Records to process —
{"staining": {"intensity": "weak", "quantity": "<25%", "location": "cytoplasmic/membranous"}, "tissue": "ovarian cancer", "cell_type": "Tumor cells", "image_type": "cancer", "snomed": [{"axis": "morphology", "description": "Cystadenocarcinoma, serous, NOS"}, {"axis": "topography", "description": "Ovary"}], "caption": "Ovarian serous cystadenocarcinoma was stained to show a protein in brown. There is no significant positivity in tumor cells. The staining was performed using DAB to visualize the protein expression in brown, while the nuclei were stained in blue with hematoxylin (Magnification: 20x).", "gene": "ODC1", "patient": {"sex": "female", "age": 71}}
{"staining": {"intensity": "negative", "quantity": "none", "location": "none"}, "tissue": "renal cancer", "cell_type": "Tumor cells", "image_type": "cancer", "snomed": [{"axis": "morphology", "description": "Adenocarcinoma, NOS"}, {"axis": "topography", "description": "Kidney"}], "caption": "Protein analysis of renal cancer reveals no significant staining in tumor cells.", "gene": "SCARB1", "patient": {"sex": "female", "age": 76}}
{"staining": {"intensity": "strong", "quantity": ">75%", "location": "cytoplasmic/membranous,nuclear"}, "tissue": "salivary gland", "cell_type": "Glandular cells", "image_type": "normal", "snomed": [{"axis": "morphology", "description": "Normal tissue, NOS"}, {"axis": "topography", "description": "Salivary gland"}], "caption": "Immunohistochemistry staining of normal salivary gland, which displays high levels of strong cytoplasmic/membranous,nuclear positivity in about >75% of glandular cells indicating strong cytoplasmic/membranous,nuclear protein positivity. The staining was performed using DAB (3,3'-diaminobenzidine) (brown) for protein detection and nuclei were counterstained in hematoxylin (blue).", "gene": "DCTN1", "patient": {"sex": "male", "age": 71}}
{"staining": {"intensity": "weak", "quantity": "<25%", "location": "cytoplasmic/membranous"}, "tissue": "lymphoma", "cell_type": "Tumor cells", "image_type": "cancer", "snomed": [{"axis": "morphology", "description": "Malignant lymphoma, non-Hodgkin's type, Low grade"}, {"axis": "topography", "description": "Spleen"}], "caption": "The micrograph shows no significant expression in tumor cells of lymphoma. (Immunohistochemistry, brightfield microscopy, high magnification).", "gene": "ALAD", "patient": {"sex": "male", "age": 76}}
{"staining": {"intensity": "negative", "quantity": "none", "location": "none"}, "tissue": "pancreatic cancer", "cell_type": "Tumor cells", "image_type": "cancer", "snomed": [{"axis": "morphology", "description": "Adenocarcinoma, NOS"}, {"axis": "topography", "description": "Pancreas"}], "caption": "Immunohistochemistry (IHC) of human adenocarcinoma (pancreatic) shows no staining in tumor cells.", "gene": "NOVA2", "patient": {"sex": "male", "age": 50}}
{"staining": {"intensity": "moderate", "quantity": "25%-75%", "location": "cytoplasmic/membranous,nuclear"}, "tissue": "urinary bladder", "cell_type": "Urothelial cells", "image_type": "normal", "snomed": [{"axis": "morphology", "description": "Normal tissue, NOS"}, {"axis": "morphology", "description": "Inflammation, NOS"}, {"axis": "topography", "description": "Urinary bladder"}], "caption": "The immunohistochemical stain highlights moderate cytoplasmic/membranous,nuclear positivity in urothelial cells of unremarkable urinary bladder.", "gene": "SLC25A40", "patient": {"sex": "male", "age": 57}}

Your objective —
The response must repeat exactly the lines from the top of the material through the line containing "analysis of renal", both included, with no other output.

Result of the exercise —
{"staining": {"intensity": "weak", "quantity": "<25%", "location": "cytoplasmic/membranous"}, "tissue": "ovarian cancer", "cell_type": "Tumor cells", "image_type": "cancer", "snomed": [{"axis": "morphology", "description": "Cystadenocarcinoma, serous, NOS"}, {"axis": "topography", "description": "Ovary"}], "caption": "Ovarian serous cystadenocarcinoma was stained to show a protein in brown. There is no significant positivity in tumor cells. The staining was performed using DAB to visualize the protein expression in brown, while the nuclei were stained in blue with hematoxylin (Magnification: 20x).", "gene": "ODC1", "patient": {"sex": "female", "age": 71}}
{"staining": {"intensity": "negative", "quantity": "none", "location": "none"}, "tissue": "renal cancer", "cell_type": "Tumor cells", "image_type": "cancer", "snomed": [{"axis": "morphology", "description": "Adenocarcinoma, NOS"}, {"axis": "topography", "description": "Kidney"}], "caption": "Protein analysis of renal cancer reveals no significant staining in tumor cells.", "gene": "SCARB1", "patient": {"sex": "female", "age": 76}}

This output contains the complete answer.